(Records from a data source)

+++

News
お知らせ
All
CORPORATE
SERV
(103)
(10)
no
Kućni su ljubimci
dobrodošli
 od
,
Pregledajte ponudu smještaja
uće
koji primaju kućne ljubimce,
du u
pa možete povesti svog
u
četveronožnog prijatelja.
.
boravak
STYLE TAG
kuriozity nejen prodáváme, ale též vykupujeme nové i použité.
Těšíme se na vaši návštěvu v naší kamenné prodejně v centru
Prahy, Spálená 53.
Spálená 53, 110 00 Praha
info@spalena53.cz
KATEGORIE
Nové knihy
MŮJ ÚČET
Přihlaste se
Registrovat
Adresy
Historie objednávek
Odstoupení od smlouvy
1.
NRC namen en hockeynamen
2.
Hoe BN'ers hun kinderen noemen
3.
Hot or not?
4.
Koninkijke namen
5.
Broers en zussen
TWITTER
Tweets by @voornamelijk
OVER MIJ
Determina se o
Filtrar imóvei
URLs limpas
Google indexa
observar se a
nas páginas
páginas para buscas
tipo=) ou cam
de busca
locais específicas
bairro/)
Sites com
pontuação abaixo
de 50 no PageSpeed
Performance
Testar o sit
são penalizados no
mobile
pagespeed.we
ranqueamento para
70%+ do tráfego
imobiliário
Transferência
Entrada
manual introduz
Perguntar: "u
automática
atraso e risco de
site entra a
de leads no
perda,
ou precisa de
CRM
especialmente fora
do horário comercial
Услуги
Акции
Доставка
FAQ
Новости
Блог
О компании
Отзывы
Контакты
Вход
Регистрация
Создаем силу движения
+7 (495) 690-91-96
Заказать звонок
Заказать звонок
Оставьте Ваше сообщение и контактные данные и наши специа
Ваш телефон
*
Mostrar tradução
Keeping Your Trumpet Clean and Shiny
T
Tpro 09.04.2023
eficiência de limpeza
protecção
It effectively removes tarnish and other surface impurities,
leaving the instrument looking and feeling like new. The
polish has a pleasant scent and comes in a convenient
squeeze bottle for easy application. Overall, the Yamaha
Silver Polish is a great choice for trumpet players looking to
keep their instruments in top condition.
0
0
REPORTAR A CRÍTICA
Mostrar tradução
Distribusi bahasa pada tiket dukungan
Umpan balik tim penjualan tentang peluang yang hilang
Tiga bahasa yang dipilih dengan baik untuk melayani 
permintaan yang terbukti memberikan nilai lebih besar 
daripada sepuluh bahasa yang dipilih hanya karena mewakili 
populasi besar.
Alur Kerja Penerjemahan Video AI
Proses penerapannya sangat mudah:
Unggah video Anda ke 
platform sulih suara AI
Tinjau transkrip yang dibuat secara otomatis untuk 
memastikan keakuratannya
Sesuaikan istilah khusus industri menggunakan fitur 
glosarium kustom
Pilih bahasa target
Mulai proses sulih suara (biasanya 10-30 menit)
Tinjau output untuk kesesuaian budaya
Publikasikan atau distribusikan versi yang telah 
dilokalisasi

+++

■ **Task item**:
Pull every line holding "Spálená" out of the records.

■ **Output for this task**:
Prahy, Spálená 53.
Spálená 53, 110 00 Praha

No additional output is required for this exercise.